The listener can’t help be overwhelmed by the odd sound of the record. Who’d have thought that a reverb unit, adding liberal doses of echo across almost the whole album, could have created such uncanny sensations of mind-altering dizzyness…that, and Foole’s brilliantly raw stabs at overdubbing additional guitars and other instruments, showing that he managed to master the technology at his disposal very quickly. Then there’s the cavernous tone of his singing voice, often-times transformed into another instrument as he barks or yelps out crazed vocal interjections to spur the song along like an errant beast on a cattle drive. One vocal mannerism is his hollowed-out mouth drone used to accompany certain passages, providing his own unique take on the art of overtone singing. The listener need only tune in for five seconds and that box of paracetamol will fly out the window. Many of the factors coalesce nicely on the 3-minute ‘Glory’, which is more like a poem or recit than a song, one that starts out like an incarnation of the truly dark prince of Rock that Jim Morrison never quite managed to become in reality, and then degenerates quite swiftly into an alarming flurry of overdubbed mouth-jabberings. Wild, freaky stuff; perhaps its only precedent on vinyl is the record by Mij The Yodelling Astrologer, that 1969 freakeroonie released by ESP-Disk’. It too made liberal use of the echo chamber to multiply and magnify the stoned ramblings of its creator.

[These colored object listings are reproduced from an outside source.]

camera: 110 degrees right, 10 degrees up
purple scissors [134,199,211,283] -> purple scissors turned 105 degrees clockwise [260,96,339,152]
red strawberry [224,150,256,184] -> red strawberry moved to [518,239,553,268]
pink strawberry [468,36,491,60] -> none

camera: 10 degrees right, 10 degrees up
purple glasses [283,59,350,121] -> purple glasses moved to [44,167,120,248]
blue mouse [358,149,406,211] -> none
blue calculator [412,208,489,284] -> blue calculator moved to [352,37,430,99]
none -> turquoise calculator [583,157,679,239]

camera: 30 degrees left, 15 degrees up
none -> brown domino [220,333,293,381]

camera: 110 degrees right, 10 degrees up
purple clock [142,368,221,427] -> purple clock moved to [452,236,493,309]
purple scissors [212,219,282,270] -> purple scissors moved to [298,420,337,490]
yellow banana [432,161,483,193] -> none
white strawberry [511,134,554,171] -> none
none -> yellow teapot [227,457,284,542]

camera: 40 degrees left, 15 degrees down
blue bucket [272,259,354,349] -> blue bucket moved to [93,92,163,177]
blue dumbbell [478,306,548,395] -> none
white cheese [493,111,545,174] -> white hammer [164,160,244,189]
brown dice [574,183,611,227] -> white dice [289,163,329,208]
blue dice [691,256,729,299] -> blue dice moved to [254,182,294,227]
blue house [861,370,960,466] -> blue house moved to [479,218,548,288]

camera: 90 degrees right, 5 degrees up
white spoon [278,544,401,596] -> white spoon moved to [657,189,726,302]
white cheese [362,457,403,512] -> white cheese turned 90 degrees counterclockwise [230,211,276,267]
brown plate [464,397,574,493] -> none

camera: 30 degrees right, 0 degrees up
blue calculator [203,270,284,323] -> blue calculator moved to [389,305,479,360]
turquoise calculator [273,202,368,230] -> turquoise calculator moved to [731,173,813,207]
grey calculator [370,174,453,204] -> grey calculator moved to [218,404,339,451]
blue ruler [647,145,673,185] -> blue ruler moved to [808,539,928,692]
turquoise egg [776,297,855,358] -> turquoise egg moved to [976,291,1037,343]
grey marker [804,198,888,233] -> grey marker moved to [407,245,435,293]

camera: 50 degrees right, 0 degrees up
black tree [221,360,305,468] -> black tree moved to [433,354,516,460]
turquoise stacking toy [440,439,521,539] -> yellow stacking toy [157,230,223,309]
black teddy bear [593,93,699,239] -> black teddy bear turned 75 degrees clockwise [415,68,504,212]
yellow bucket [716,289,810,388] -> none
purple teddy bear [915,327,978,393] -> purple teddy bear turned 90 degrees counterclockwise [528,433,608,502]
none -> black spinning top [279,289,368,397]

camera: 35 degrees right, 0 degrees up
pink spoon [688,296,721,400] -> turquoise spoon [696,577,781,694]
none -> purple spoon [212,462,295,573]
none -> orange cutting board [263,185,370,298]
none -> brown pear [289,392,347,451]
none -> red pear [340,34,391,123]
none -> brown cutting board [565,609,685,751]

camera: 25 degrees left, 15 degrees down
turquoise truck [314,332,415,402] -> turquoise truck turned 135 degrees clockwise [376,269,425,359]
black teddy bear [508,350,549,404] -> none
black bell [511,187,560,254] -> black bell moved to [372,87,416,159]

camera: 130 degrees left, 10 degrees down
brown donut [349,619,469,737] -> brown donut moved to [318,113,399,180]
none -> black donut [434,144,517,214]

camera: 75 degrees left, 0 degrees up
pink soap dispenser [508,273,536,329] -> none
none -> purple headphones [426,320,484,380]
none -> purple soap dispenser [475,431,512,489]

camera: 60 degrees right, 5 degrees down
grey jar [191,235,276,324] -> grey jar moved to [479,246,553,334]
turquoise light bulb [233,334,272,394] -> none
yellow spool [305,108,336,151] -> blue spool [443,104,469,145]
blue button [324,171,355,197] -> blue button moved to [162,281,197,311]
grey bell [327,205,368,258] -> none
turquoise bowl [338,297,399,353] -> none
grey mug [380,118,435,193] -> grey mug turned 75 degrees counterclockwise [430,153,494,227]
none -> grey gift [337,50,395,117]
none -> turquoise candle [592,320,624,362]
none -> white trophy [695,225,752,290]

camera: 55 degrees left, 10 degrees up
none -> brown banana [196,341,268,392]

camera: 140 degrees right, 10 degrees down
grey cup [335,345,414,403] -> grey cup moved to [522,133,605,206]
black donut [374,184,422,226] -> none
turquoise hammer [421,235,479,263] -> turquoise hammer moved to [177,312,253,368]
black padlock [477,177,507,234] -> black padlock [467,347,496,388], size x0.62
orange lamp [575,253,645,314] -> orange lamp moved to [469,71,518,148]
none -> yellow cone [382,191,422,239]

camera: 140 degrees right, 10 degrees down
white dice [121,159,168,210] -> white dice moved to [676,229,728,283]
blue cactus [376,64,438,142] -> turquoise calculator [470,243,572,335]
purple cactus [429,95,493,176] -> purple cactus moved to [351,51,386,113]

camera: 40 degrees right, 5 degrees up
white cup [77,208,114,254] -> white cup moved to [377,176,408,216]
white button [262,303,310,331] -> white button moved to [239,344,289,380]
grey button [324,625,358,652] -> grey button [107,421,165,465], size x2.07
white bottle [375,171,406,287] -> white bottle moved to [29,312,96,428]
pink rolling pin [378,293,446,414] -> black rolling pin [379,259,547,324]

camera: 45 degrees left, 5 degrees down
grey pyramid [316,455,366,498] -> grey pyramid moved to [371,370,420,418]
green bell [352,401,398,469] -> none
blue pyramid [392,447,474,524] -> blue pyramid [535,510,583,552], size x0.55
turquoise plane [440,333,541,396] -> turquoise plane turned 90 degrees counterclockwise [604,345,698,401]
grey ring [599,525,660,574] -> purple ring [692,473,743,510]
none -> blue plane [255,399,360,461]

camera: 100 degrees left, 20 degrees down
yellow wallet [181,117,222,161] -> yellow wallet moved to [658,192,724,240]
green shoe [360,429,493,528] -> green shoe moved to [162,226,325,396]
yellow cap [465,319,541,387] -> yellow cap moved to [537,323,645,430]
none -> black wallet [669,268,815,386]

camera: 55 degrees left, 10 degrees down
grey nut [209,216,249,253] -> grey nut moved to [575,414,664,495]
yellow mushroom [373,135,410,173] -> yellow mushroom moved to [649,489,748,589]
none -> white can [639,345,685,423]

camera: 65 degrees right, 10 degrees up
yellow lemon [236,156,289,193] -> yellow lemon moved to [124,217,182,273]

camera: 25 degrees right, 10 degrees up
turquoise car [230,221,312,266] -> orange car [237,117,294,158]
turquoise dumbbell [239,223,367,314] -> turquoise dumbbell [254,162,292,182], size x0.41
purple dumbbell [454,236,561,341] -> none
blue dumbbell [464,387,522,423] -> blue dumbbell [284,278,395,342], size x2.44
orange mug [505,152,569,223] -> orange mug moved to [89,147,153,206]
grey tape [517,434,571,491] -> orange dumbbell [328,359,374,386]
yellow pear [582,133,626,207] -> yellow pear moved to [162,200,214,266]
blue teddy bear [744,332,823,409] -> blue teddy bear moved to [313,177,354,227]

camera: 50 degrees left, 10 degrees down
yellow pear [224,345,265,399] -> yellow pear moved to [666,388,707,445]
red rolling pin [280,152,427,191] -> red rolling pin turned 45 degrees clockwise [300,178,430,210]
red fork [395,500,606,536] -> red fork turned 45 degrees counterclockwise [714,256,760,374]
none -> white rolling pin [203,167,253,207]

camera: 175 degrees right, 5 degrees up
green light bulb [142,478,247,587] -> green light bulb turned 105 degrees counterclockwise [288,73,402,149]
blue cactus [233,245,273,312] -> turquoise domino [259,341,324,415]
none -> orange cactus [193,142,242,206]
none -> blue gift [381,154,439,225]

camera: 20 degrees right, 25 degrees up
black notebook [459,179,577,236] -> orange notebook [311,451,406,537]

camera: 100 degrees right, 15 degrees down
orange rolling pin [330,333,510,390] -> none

The term “folk music” has been applied in recent years to all manner of material that is clearly nothing whatever to do with indigenous folk music history at all, and happens simply to involve acoustic guitars or non-electric instruments. One such example of this grand error is so-called “Finnish Folk”. Even Coley can’t quite bring himself to write the word and instead coins the phrase “modern völk sub-underground” to help situate Dredd Foole’s work in a context we can live with. However, faced with the crags and rough edges of this near-possessed statement, I can’t help but think of it as a piece of hand-made folk art, thinking not of music but of some physical artefact crafted in leather or wood and exhibited outside the house of some isolated American loner-genius. A cultivated form of Outsider Art, almost, but I’m aware that’s an even more loaded term. At any rate, this might be the record that finally tips the balance for me in favour of this one-of-a-kind musician. Provided the doctor lets me out at weekends, that is. From 22 September 2015.